* **Exercise description**
Write all of the entries out again exactly.

━━━━━━━━━━━━━━━━

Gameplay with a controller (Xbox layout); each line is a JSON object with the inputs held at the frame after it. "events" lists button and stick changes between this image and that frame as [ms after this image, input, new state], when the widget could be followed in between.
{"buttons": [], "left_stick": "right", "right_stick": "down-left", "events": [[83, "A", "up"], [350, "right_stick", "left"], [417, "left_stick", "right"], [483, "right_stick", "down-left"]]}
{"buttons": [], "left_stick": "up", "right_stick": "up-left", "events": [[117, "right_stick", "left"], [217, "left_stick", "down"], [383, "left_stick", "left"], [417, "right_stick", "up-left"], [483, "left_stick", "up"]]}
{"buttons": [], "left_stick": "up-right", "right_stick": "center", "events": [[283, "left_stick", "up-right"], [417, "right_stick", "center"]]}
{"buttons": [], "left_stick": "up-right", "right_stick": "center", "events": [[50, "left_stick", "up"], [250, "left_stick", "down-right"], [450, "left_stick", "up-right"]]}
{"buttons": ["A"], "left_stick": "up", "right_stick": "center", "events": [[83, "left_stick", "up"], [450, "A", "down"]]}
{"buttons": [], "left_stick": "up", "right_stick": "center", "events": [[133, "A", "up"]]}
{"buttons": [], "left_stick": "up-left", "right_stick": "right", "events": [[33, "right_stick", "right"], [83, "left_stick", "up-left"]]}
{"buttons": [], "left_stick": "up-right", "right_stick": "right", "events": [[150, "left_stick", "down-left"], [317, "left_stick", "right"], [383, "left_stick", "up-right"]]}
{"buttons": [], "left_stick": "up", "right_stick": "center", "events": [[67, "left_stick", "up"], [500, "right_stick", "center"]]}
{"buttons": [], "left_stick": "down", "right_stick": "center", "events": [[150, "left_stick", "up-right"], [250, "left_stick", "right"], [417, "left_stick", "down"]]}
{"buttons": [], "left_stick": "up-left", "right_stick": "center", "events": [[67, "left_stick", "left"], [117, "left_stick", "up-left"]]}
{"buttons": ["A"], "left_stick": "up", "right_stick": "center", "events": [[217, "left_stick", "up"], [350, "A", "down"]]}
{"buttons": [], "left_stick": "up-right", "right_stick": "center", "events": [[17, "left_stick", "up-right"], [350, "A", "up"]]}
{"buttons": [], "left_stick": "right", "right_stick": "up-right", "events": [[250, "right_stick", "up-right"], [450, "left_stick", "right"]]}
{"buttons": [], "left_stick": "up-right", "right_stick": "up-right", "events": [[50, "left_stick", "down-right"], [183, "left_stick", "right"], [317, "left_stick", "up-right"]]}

━━━━━━━━━━━━━━━━

* **Response**
Gameplay with a controller (Xbox layout); each line is a JSON object with the inputs held at the frame after it. "events" lists button and stick changes between this image and that frame as [ms after this image, input, new state], when the widget could be followed in between.
{"buttons": [], "left_stick": "right", "right_stick": "down-left", "events": [[83, "A", "up"], [350, "right_stick", "left"], [417, "left_stick", "right"], [483, "right_stick", "down-left"]]}
{"buttons": [], "left_stick": "up", "right_stick": "up-left", "events": [[117, "right_stick", "left"], [217, "left_stick", "down"], [383, "left_stick", "left"], [417, "right_stick", "up-left"], [483, "left_stick", "up"]]}
{"buttons": [], "left_stick": "up-right", "right_stick": "center", "events": [[283, "left_stick", "up-right"], [417, "right_stick", "center"]]}
{"buttons": [], "left_stick": "up-right", "right_stick": "center", "events": [[50, "left_stick", "up"], [250, "left_stick", "down-right"], [450, "left_stick", "up-right"]]}
{"buttons": ["A"], "left_stick": "up", "right_stick": "center", "events": [[83, "left_stick", "up"], [450, "A", "down"]]}
{"buttons": [], "left_stick": "up", "right_stick": "center", "events": [[133, "A", "up"]]}
{"buttons": [], "left_stick": "up-left", "right_stick": "right", "events": [[33, "right_stick", "right"], [83, "left_stick", "up-left"]]}
{"buttons": [], "left_stick": "up-right", "right_stick": "right", "events": [[150, "left_stick", "down-left"], [317, "left_stick", "right"], [383, "left_stick", "up-right"]]}
{"buttons": [], "left_stick": "up", "right_stick": "center", "events": [[67, "left_stick", "up"], [500, "right_stick", "center"]]}
{"buttons": [], "left_stick": "down", "right_stick": "center", "events": [[150, "left_stick", "up-right"], [250, "left_stick", "right"], [417, "left_stick", "down"]]}
{"buttons": [], "left_stick": "up-left", "right_stick": "center", "events": [[67, "left_stick", "left"], [117, "left_stick", "up-left"]]}
{"buttons": ["A"], "left_stick": "up", "right_stick": "center", "events": [[217, "left_stick", "up"], [350, "A", "down"]]}
{"buttons": [], "left_stick": "up-right", "right_stick": "center", "events": [[17, "left_stick", "up-right"], [350, "A", "up"]]}
{"buttons": [], "left_stick": "right", "right_stick": "up-right", "events": [[250, "right_stick", "up-right"], [450, "left_stick", "right"]]}
{"buttons": [], "left_stick": "up-right", "right_stick": "up-right", "events": [[50, "left_stick", "down-right"], [183, "left_stick", "right"], [317, "left_stick", "up-right"]]}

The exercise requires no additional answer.